The company has 3 employees and resides in a building with estimated square footage of 1,200 sq ft.
The property is leased by the company for $1,500 per Month

Why is the Current Owner Selling The Business?

There are all sorts of reasons why people resolve to sell companies. Nevertheless, the genuine factor and the one they say to you may be 2 completely different things. As an example, they may claim "I have way too many various obligations" or "I am retiring". For many sellers, these reasons are valid. But also, for some, these might just be reasons to try to conceal the reality of transforming demographics, increased competition, recent decrease in profits, or an array of other factors. This is why it is very crucial that you not rely absolutely on a seller's word, however instead, use the seller's response in conjunction with your total due diligence. This will repaint an extra sensible picture of the business's present situation.

Existing Debts and Future Obligations

If the current company is in debt, which lots of companies are, then you will certainly have reason to consider this when valuating/preparing your offer. Numerous operating businesses take out loans so as to cover points like stock, payroll, accounts payable, and so on. Keep in mind that sometimes this can mean that revenue margins are too thin. Numerous businesses come under a revolving door of taking loans as a way to pay back other loans. In addition to debts, there may additionally be future commitments to consider. There might be an outstanding lease on tools or the building where the business resides. The business may have existing agreements with vendors that must be fulfilled or may result in penalties if canceled early.

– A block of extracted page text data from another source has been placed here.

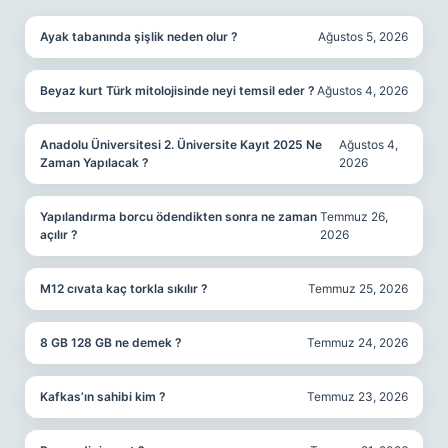
Ayak tabanında şişlik neden olur ?
Ağustos 5, 2026
Beyaz kurt Türk mitolojisinde neyi temsil eder ?
Ağustos 4, 2026
Anadolu Üniversitesi 2. Üniversite Kayıt 2025 Ne
Ağustos 4,
Zaman Yapılacak ?
2026
Yapılandırma borcu ödendikten sonra ne zaman
Temmuz 26,
açılır ?
2026
M12 cıvata kaç torkla sıkılır ?
Temmuz 25, 2026
8 GB 128 GB ne demek ?
Temmuz 24, 2026
Kafkas’ın sahibi kim ?
Temmuz 23, 2026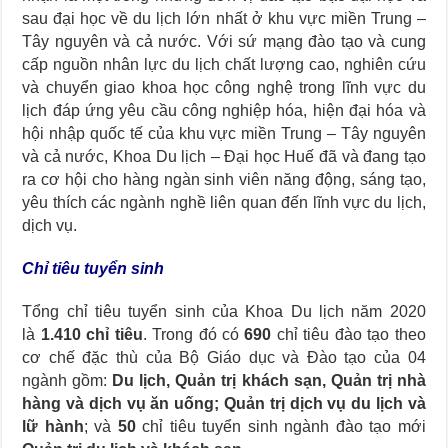
sau đại học về du lịch lớn nhất ở khu vực miền Trung –
Tây nguyên và cả nước. Với sứ mạng đào tạo và cung
cấp nguồn nhân lực du lịch chất lượng cao, nghiên cứu
và chuyển giao khoa học công nghệ trong lĩnh vực du
lịch đáp ứng yêu cầu công nghiệp hóa, hiện đại hóa và
hội nhập quốc tế của khu vực miền Trung – Tây nguyên
và cả nước, Khoa Du lịch – Đại học Huế đã và đang tạo
ra cơ hội cho hàng ngàn sinh viên năng động, sáng tạo,
yêu thích các ngành nghề liên quan đến lĩnh vực du lịch,
dịch vụ.
Chỉ tiêu tuyển sinh
Tổng chỉ tiêu tuyển sinh của Khoa Du lịch năm 2020
là
1.410 chỉ tiêu
. Trong đó có
690
chỉ tiêu đào tạo theo
cơ chế đặc thù của Bộ Giáo dục và Đào tạo của 04
ngành gồm:
Du lịch, Quản trị khách sạn, Quản trị nhà
hàng và dịch vụ ăn uống; Quản trị dịch vụ du lịch và
lữ hành
; và
50
chỉ tiêu tuyển sinh ngành đào tạo mới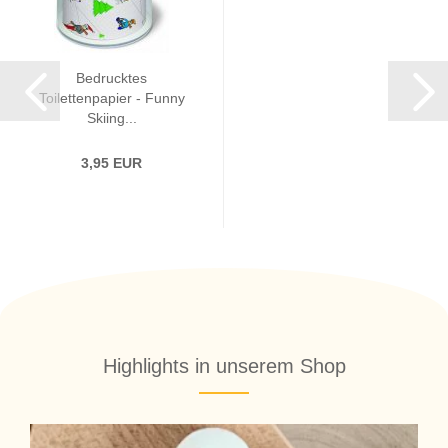
Bedrucktes
Toilettenpapier - Funny
Skiing...
3,95 EUR
Highlights in unserem Shop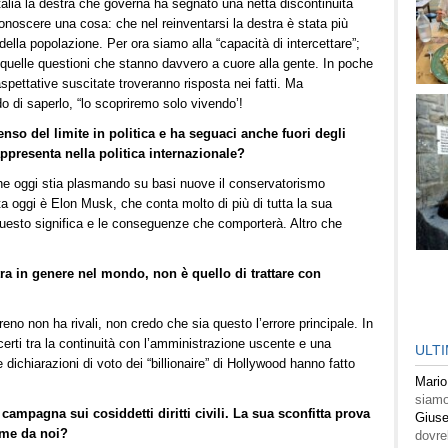
alia la destra che governa ha segnato una netta discontinuità
onoscere una cosa: che nel reinventarsi la destra è stata più
della popolazione. Per ora siamo alla “capacità di intercettare”;
re quelle questioni che stanno davvero a cuore alla gente. In poche
aspettative suscitate troveranno risposta nei fatti. Ma
 di saperlo, “lo scopriremo solo vivendo’!
so del limite in politica e ha seguaci anche fuori degli
ppresenta nella politica internazionale?
he oggi stia plasmando su basi nuove il conservatorismo
feta oggi è Elon Musk, che conta molto di più di tutta la sua
uesto significa e le conseguenze che comporterà. Altro che
tra in genere nel mondo, non è quello di trattare con
no non ha rivali, non credo che sia questo l’errore principale. In
certi tra la continuità con l’amministrazione uscente e una
ULT
 dichiarazioni di voto dei “billionaire” di Hollywood hanno fatto
Mario
siamo
campagna sui cosiddetti diritti civili. La sua sconfitta prova
Giuse
ome da noi?
dovre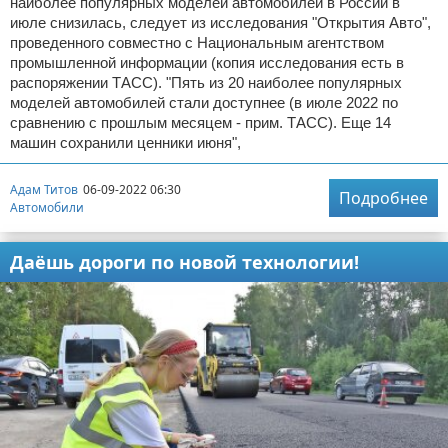
наиболее популярных моделей автомобилей в России в
июле снизилась, следует из исследования "Открытия Авто",
проведенного совместно с Национальным агентством
промышленной информации (копия исследования есть в
распоряжении ТАСС). "Пять из 20 наиболее популярных
моделей автомобилей стали доступнее (в июле 2022 по
сравнению с прошлым месяцем - прим. ТАСС). Еще 14
машин сохранили ценники июня",
Адам Титов
06-09-2022 06:30
Подробнее
Автомобили
Даёшь дороги по новой технологии!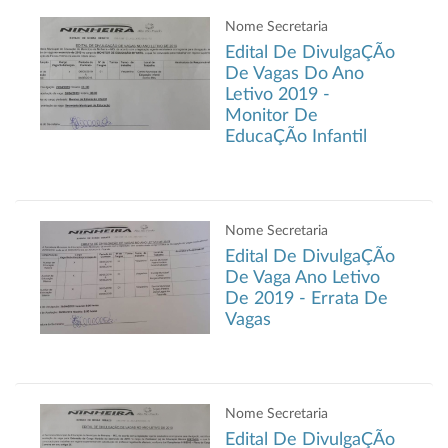
Nome Secretaria
Edital De DivulgaÇÃo
De Vagas Do Ano
Letivo 2019 -
Monitor De
EducaÇÃo Infantil
Nome Secretaria
Edital De DivulgaÇÃo
De Vaga Ano Letivo
De 2019 - Errata De
Vagas
Nome Secretaria
Edital De DivulgaÇÃo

Understanding the Customer Base, Competition and Area Demographics

Exactly how do companies in the area bring in new customers? Many times, companies have repeat customers, which form the core of their day-to-day profits. Specific aspects such as new competition growing up around the area, road construction, and employee turn over can impact repeat clients as well as negatively influence future incomes. One essential thing to take into consideration is the placement of the business. Is it in an extremely trafficked shopping mall, or is it hidden from the main road? Obviously, the more people that see the business regularly, the greater the chance to develop a returning consumer base. A final idea is the general location demographics. Is the business located in a densely inhabited city, or is it located on the outskirts of town? How might the regional average household income impact future income potential?